The online travel market has had more than 20 years to enhance its technology and offer a wide range of services, but it hasn’t matured enough to take the place of human travel agents, says The Guardian, a United Kingdom newspaper and website.
In an article entitled, “Why Are Human Travel Agents Still So Much Better Than Websites?” author Alex Hern dissects how Skyscanner, a travel fare aggregator website and travel metasearch engine, can provide a comprehensive review of flight options and pricing — but it cannot replace the unique and important skills a human travel agent offers.
Hern shows how online travel agencies (OTAs) cannot demonstrate the best options for multiple-leg itineraries, or factor in higher hotel rates because a city might have a large convention in town.

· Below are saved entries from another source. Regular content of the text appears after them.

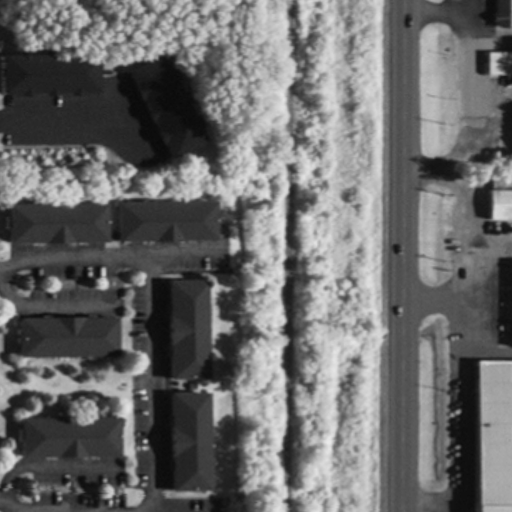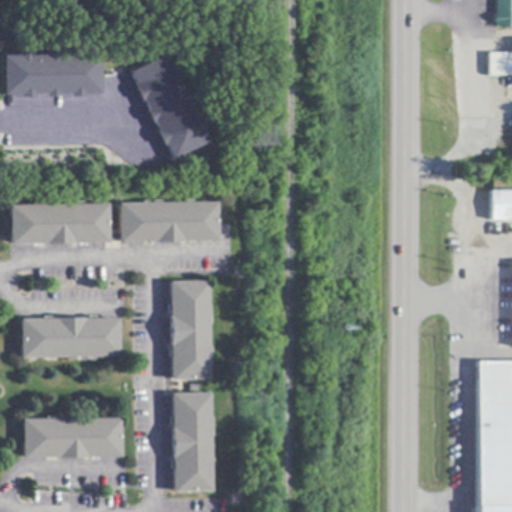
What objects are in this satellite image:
road: (436, 8)
building: (503, 13)
building: (503, 14)
building: (499, 65)
building: (48, 74)
building: (49, 76)
building: (511, 85)
building: (164, 106)
building: (166, 108)
road: (58, 121)
building: (502, 130)
road: (426, 174)
building: (499, 204)
building: (500, 207)
building: (164, 221)
building: (54, 223)
building: (165, 223)
building: (56, 225)
road: (463, 251)
road: (403, 255)
road: (112, 256)
railway: (287, 256)
road: (433, 301)
road: (51, 307)
power tower: (342, 328)
building: (185, 329)
building: (186, 332)
building: (65, 337)
building: (66, 339)
road: (155, 383)
building: (66, 437)
building: (492, 437)
building: (67, 438)
building: (493, 438)
building: (187, 442)
building: (188, 444)
road: (51, 466)
road: (432, 503)
road: (10, 509)
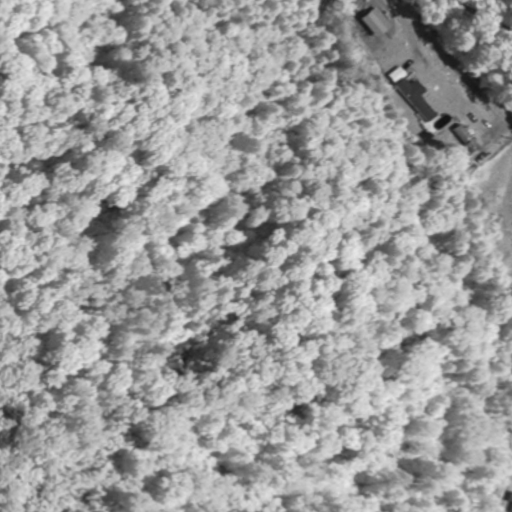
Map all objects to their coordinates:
building: (339, 0)
building: (374, 28)
road: (451, 69)
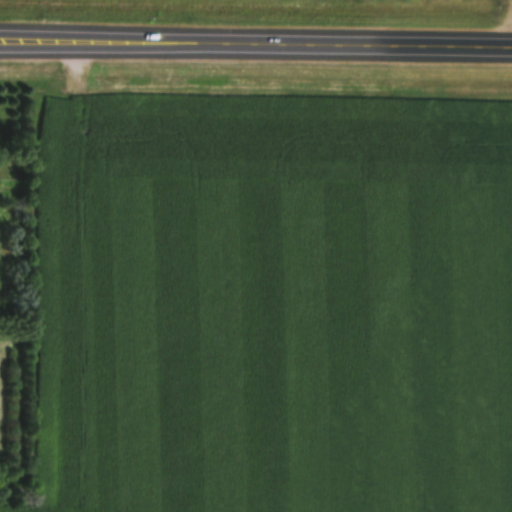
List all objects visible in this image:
road: (256, 41)
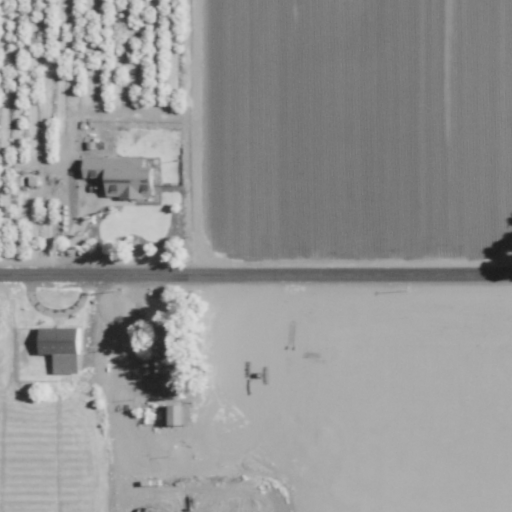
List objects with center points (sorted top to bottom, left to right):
crop: (354, 138)
road: (77, 228)
road: (256, 273)
road: (136, 317)
road: (54, 320)
building: (59, 346)
building: (162, 347)
building: (174, 414)
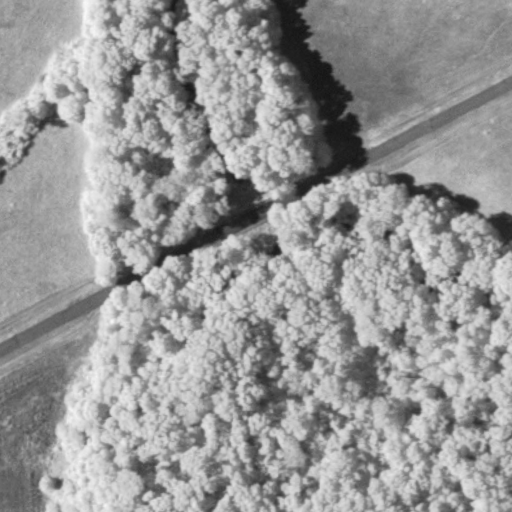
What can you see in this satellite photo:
road: (254, 220)
park: (256, 256)
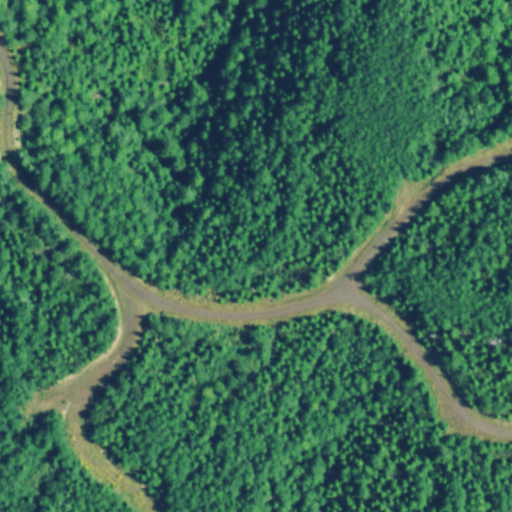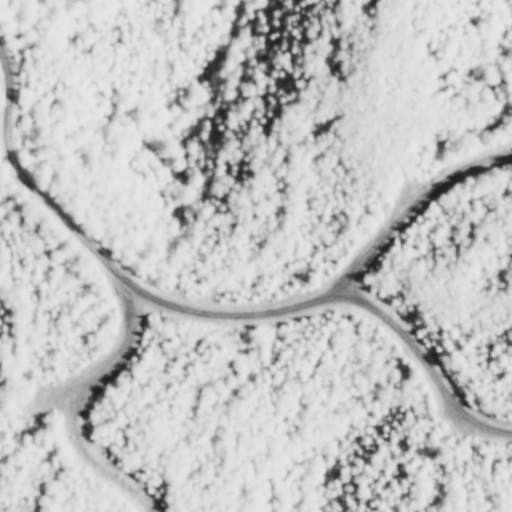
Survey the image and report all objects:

Also, so much of the work is left to the traveler, forcing consumers to spend an inordinate amount of their own time to be precise in how they search for their vacation. To access the “vast amount of data” offered by Skyscanner, which is owned by Ctrip, the largest travel company in China, requires “an incredibly specific set of instructions before they’ll get to work,” Hern writes.
Hern estimated that if a consumer can travel any day of the week, “you might even have to run up to 49 separate searches.” Throw in another two possible cities a vacationer might want to visit, with two to three airport options, and “now you’re looking at almost 300 separate searches to find the cheapest holiday.”
This kind of work is better left for an experienced travel agent, Hern says: “In an age of fear over algorithms destroying jobs, the people are still beating the algorithms at the seemingly easily automatable job of checking databases of prices and places.”
He suggests “it might be worth considering a visit to your flesh-and-blood travel agent – at least, if you want anything complex from a holiday.”